24. p. 136 Discuss the quote by the "extremely disturbed girl"

25. p. 166 Discuss the values expressed in the quote about a mother wondering where her child is.

      p. 185 And the case of the woman whose “illegitimate child” was taken for adoption without her permission

     Why were such practices permitted?

26. p. 185 Discuss the implications of class, gender and babies.

27. What were the 3 views that characterized white views of black single mothers?

            a. benign neglect

            b. punishment

            c. benevolent reformers

    What were black women's views?

        p. 201: maternal responsibility

        p. 202: did not stigmatize the mother

        p. 204: Joyce Ladner quote

28. p. 192 Attitudes toward the children's welfare as contradictory.

      p. 193 Connecting welfare with black women and sexuality, even though only 16% of black unwed mothers were receiving AFDC.

     Whites saw AFDC as paying women to have children. Does this attitude still exist?

29. How were questions of population related to race and gender in 1965?
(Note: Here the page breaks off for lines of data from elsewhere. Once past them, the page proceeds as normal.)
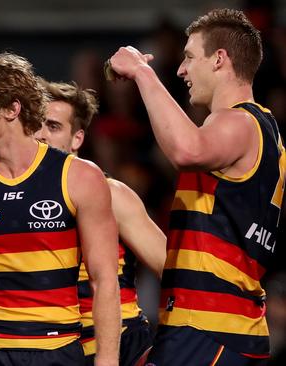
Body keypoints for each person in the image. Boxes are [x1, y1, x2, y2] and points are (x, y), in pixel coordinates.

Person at [108, 8, 284, 365]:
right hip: (224, 328)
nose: (181, 69)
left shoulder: (239, 121)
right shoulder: (267, 134)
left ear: (219, 59)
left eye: (189, 57)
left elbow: (187, 149)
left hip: (208, 328)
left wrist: (143, 72)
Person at [0, 52, 121, 366]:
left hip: (57, 353)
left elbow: (104, 281)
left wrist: (108, 360)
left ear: (11, 109)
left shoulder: (79, 178)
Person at [34, 79, 166, 365]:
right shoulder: (12, 198)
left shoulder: (113, 195)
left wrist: (178, 338)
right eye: (36, 124)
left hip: (123, 346)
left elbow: (172, 269)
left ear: (77, 139)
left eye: (54, 127)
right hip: (53, 349)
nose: (41, 135)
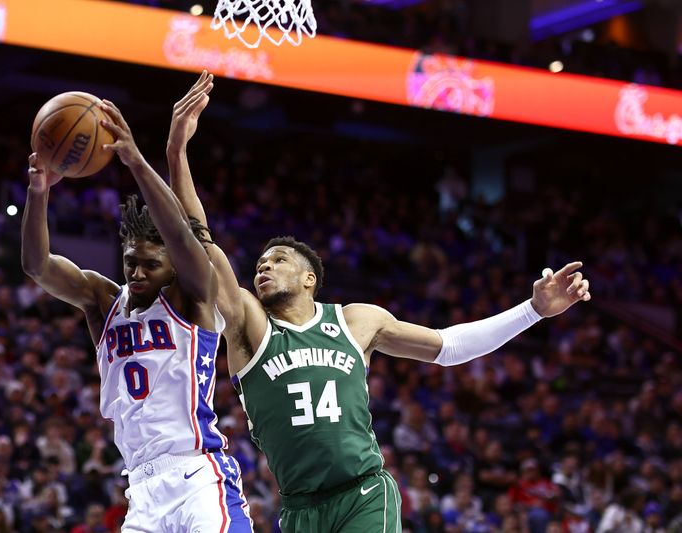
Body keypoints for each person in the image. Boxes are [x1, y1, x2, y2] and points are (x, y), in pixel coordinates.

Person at [167, 70, 593, 532]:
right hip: (298, 508)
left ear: (310, 278)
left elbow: (450, 348)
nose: (263, 267)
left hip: (363, 493)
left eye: (279, 260)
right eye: (261, 263)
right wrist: (176, 154)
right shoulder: (250, 325)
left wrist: (532, 310)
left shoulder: (357, 321)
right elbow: (200, 244)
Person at [21, 92, 251, 531]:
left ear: (171, 266)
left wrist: (136, 162)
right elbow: (37, 265)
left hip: (198, 476)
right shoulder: (103, 301)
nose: (138, 272)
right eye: (131, 262)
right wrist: (38, 192)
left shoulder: (193, 297)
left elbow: (185, 237)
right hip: (141, 492)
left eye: (151, 264)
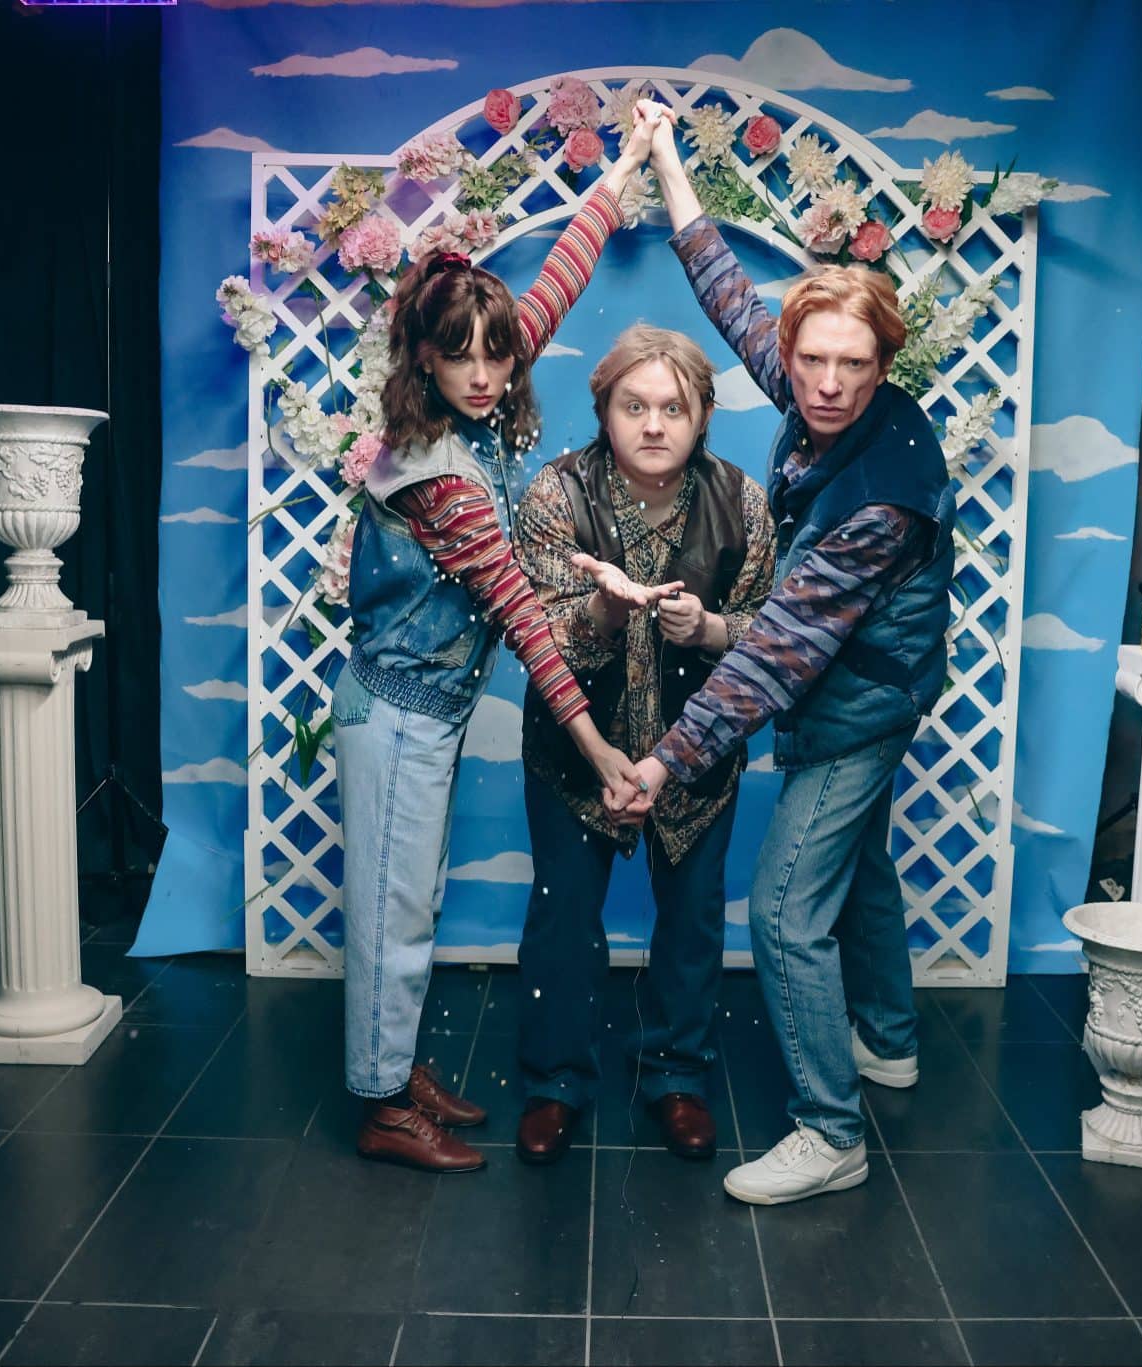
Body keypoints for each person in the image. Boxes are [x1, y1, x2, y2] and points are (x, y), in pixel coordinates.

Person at [608, 109, 956, 1205]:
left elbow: (772, 658)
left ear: (884, 365)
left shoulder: (878, 500)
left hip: (861, 703)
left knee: (786, 908)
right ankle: (889, 1040)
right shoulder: (817, 389)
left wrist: (662, 761)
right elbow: (727, 290)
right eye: (810, 360)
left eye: (853, 365)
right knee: (864, 865)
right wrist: (669, 161)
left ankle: (830, 1129)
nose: (826, 384)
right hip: (868, 679)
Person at [333, 110, 665, 1173]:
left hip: (420, 711)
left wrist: (623, 167)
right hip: (396, 714)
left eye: (496, 353)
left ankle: (394, 1067)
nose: (483, 373)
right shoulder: (444, 479)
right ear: (422, 359)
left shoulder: (467, 411)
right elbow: (523, 619)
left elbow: (557, 278)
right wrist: (602, 752)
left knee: (413, 900)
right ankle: (382, 1101)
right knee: (392, 913)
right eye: (458, 356)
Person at [508, 324, 775, 1165]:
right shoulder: (557, 495)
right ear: (604, 411)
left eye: (673, 408)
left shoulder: (743, 504)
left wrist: (712, 629)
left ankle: (677, 1075)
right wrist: (604, 609)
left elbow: (774, 639)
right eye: (634, 406)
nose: (654, 424)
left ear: (703, 416)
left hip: (696, 760)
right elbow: (536, 637)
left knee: (693, 920)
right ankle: (555, 1081)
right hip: (575, 751)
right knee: (562, 917)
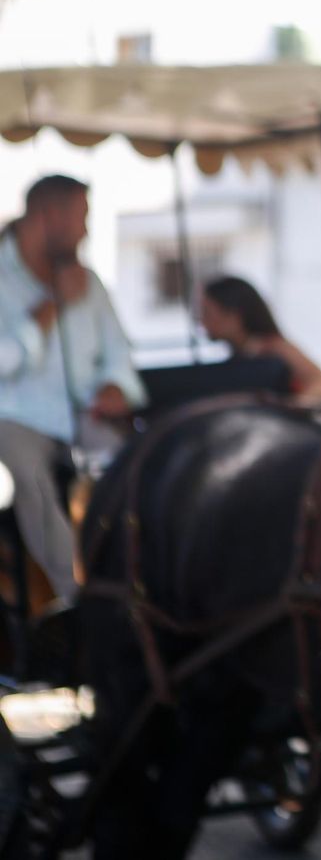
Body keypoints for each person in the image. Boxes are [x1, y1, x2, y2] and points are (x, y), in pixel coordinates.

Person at [0, 175, 146, 605]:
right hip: (14, 418)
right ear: (47, 216)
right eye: (81, 218)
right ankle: (83, 600)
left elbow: (120, 353)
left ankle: (143, 583)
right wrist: (48, 309)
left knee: (135, 467)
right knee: (29, 481)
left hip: (83, 416)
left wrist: (116, 386)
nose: (85, 232)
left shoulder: (90, 284)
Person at [197, 275, 321, 402]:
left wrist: (292, 409)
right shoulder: (240, 356)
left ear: (234, 315)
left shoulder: (274, 348)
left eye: (207, 313)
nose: (201, 321)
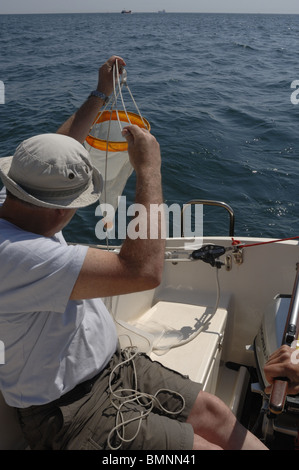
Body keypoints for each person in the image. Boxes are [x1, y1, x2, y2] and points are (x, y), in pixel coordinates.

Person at [0, 55, 267, 451]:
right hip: (71, 411)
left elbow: (54, 153)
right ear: (61, 211)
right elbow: (142, 270)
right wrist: (148, 169)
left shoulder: (17, 196)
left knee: (215, 413)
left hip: (114, 369)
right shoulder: (19, 256)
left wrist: (100, 93)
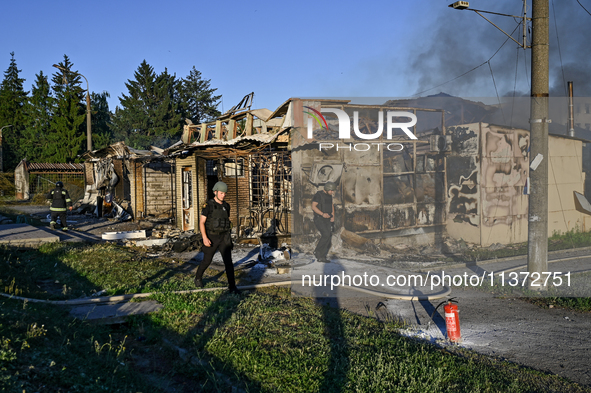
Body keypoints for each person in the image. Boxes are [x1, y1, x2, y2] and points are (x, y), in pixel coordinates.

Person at [194, 181, 240, 294]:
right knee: (207, 260)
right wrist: (204, 238)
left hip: (224, 237)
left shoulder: (226, 206)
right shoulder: (208, 205)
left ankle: (232, 287)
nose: (223, 195)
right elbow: (202, 223)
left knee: (228, 262)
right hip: (212, 236)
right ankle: (198, 278)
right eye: (221, 193)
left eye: (224, 193)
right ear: (215, 192)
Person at [312, 181, 336, 262]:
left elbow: (331, 205)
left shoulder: (329, 196)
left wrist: (333, 216)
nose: (332, 192)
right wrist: (322, 214)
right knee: (325, 234)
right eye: (331, 190)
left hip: (328, 219)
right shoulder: (318, 195)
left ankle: (322, 256)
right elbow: (313, 206)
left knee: (328, 236)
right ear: (327, 188)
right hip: (319, 218)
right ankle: (317, 251)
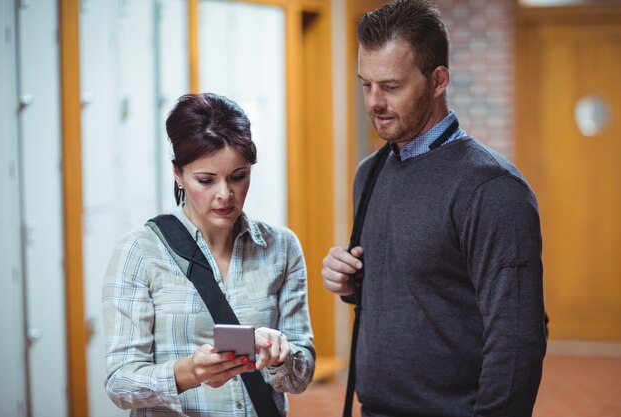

Why were many opposed to birth control and sex education for unmarried women on the one hand and worried about the population bomb on the other.  What was their logic? Is this logic still part of our thinking about family?

The debate among whites over the right of unmarried women to birth control and the duty to prevent the birth of unwanted children. How was “unwanted” defined? Who got to participate in the debate.?

30. What impact did the sexual revolution have on attitudes towards single mothers and illegitimacy and on state policies towards birth control and abortion?

    New idea that illegitimacy was socially determined.

31. What were the post-war innovations related to unwed pregnancies?

    a. Language of racialized value of “illegitimate” children

    b. Racialized theories about why there was illegitimacy.

    c. Racialized ways to distribute babies.

    d. Use of welfare system to publicly shame and financially punish unwed mothers of color and their children.

32. What was the impact of Roe v. Wade and the availability of birth control on unmarried women?

33. p. 239 Discuss the question of who can afford to be a mother.

    Why are foster parents paid more per child than the mother is?

    Does a person have the right to have children? Are there limits?

34. According to Solinger, there are four persistent questions:

    a. What qualifications do we want to establish for motherhood?

    b. What role should government play in shaping who can have children and who can be a family?

    c. Why do the same myths about the causes and costs of illegitimacy persist?

    d. How importance is female reproductive autonomy to women?

    Does she leave out any questions? Which ones?

35. How have men  shaped attitudes towards “illegitimacy” and practices to address it?

36. To what extent have our ideas and practices about unwed motherhood changed? About sexuality before marriage? About population control, eugenics and birth control? About young women’s choices in relationship to marriage and family? About young men’s? About unwed fatherhood? About welfare and the role of the government in supporting families?